Breve comentário à temporada

Tendo em consideração os normais desígnios públicos de um teatro lírico nacional, no plano europeu, considero um dever cívico realizar alguns breves comentários à nova temporada do Teatro Nacional de São Carlos. Entre os objectivos básicos de um teatro com as características do São Carlos, contam-se habitualmente os seguintes: (1) Internacionalização do prestígio do teatro; (2) Difusão da arte de ópera ao maior número possível da população; (3) Estímulo para a criatividade artística; (4) Defesa e promoção dos artistas nacionais; (5) aumento do nível cultural do país.

No que diz respeito ao primeiro objectivo, o Ministério da Cultura e a Direcção do Teatro têm alcançado bons resultados. Tem sido prática corrente a produção de grandes óperas do repertório internacional – com a participação de excelentes cantores e maestros do circuito internacional – e é bem visível que algumas das produções têm apresentado encenações inovadoras ao nível europeu, que bem prestigiam o nosso teatro.

Infelizmente, no que diz respeito aos restantes quatro objectivos, as coisas complicam-se para os responsáveis do nosso Teatro Lírico. Em nenhum dos objectivos atrás apresentados os resultados são de bom nível.

A difusão da ópera, ao maior número de pessoas e ao público mais variado possível, está muito longe de ser uma realidade. A esmagadora maioria da população portuguesa continua afastada do Teatro São Carlos e nada se faz para chegar ao público infantil e juvenil – como acontece noutros teatros líricos europeus de referência –, nem se criam temporadas alternativas para aproximar o público adulto do São Carlos.

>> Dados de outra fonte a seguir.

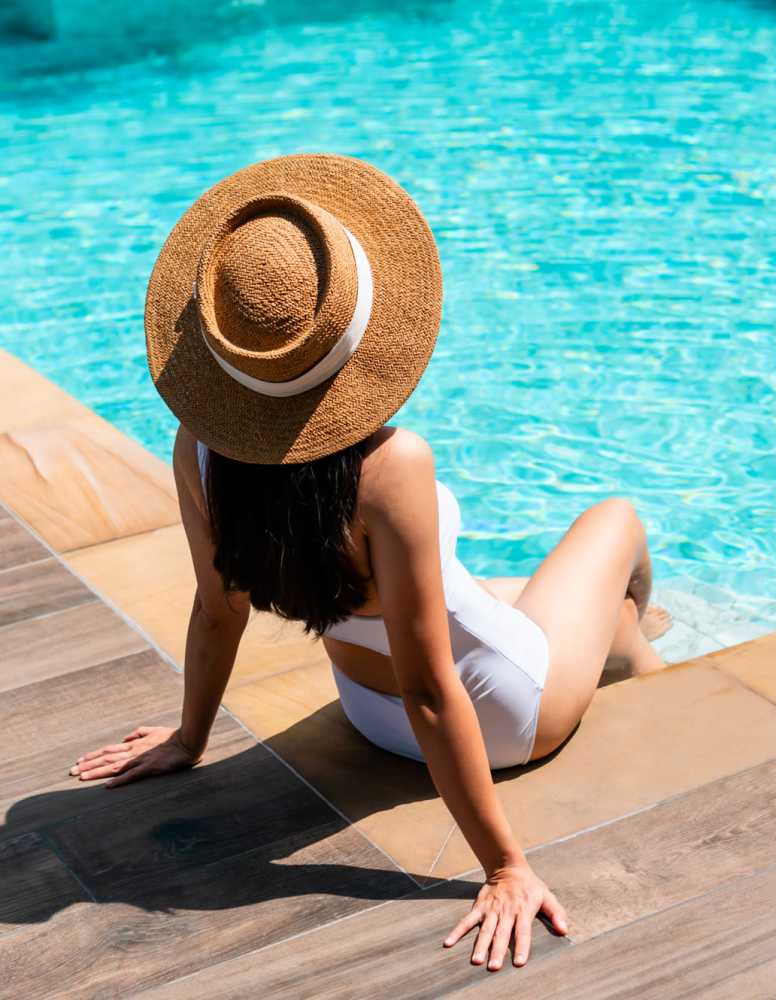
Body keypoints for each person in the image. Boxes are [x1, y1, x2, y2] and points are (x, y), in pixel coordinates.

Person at [70, 153, 671, 973]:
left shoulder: (201, 447)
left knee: (572, 607)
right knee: (615, 521)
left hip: (362, 710)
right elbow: (433, 689)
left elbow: (219, 609)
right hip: (499, 715)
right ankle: (639, 656)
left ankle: (632, 647)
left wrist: (190, 736)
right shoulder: (391, 467)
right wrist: (505, 866)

Em suma, continua a não haver “Sessões de ópera infantis e juvenis”, que visem iniciar os jovens na arte de ópera e a garantir o futuro do género, e não se realizam “Sessões mais informais e ligeiras” com musicais e operetas. Estes mercados alternativos, existentes noutros teatros europeus, poderiam permitir um melhor aproveitamento dos recursos humanos do São Carlos (ainda subaproveitado, a meu ver) e permitir aos compositores, maestros e cantores portugueses, um mercado de menor responsabilidade, que a temporada lírica de cariz internacional. Além disso, sem dúvida que estas temporadas alternativas ajudariam muito a estimular a criatividade artística nacional. Defender, como faz a direcção do São Carlos, que 113 espectáculos e 50 000 espectadores ao longo de um ano inteiro são números elevados, só prova que os objectivos são pouco ambiciosos. Senão vejamos dois exemplos: (1) o Gran Teatre del Liceu realiza uma média de 300 sessões por ano, chegando a cerca de 400 000 espectadores; (2) até uma orquestra privada portuguesa, sem nenhum subsídio público, como é a Orquestra Didáctica da Foco Musical (com cerca de 50 músicos), no último ano realizou 22 espectáculos onde tocou para 30 000 espectadores.

Finalmente, uma temporada de um Teatro Nacional onde apenas consta um compositor português, não pode afirmar que defende e promove de forma sistemática os artistas nacionais. Enquanto a política for esta, não haverá um aumento do nível cultural português, ficando o coro e orquestra do São Carlos a tocar para o mesmo público de sempre com o mesmo dinheiro do erário público.